In an opinion released on October 9, 2018, the Supreme Court of Ohio held that a general contractor’s commercial general liability insurance did not cover the defective work of either that contractor or its subcontractors. Ohio Northern University v. Charles Construction Services, Inc., No. 2017-0514 (2018).

Breaking with an emerging national trend extending commercial general liability (CGL) insurance coverage to construction defects, the Supreme Court of Ohio reversed an intermediate appellate court’s interpretation of policy language. Per the Supreme Court of Ohio’s opinion, CGL insurance is not intended to cover defects.

The facts before the court were familiar to any general contractor: An owner hired a contractor to build a building, and the contractor obtained CGL insurance and hired subcontractors to complete the task. The project having been completed, the contractor closed it out, demobilized, and handed the building over to the owner. Three years after the owner hired the contractor, defective work by the contractor and its subcontractors allegedly led to water leaks and property damage. Further investigation uncovered structural defects, all of which required repairs in excess of $6 million. The owner sued the contractor for breach of contract and for other claims related to the damage.

The contractor tendered the claim to its CGL insurer, citing its products and completed operations endorsement. The insurer denied coverage and filed a separate lawsuit asking the court to confirm the denial.

After the dispute made its way to the Supreme Court of Ohio, the court sided with the insurer and denied coverage. The court reasoned that the insurance policy was basically a contract and therefore should be interpreted according to contract-law principles. The contract said in its plain language that coverage would only be in place in the case of an “occurrence” which the policy defined as an “accident, including continuous or repeated exposure to substantially the same general harmful conditions.” An accident, the court noted, is something that is “‘unexpected, as well as unintended.’” Faulty workmanship claims therefore are generally not covered, except for their consequential damages, “because they are not fortuitous.”

The Supreme Court of Ohio had previously held that a contractor’s faulty work was not an “occurrence”; now it has extended that holding to the faulty work of subcontractors.
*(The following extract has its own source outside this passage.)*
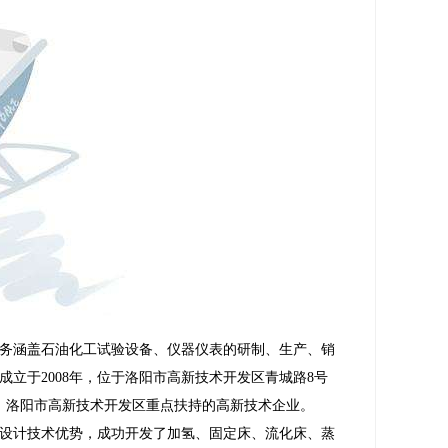
务涵盖石油化工试验设备、仪器仪表的研制、生产、销
立于2008年，位于洛阳市高新技术开发区青城路8号
一，洛阳市高新技术开发区重点扶持的高新技术企业。
设计技术优势，成功开发了加氢、固定床、流化床、蒸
Faulty workmanship, the court found, is a business risk and therefore not covered. (Derivative damages are covered, however.)

The court’s reasoning was based on its prior holding that CGL policies are not intended to protect owners from ordinary “business risks” that are “normal, frequent or predictable consequences of doing business that the insured can manage.” In other words, these risks are better dealt with in the project contract’s language and reflected in the price the contractor charges the owner.

The Supreme Court of Ohio admitted that its ruling runs counter to the current trend across the country that expands CGL coverage to faulty workmanship by contractors and their subcontractors.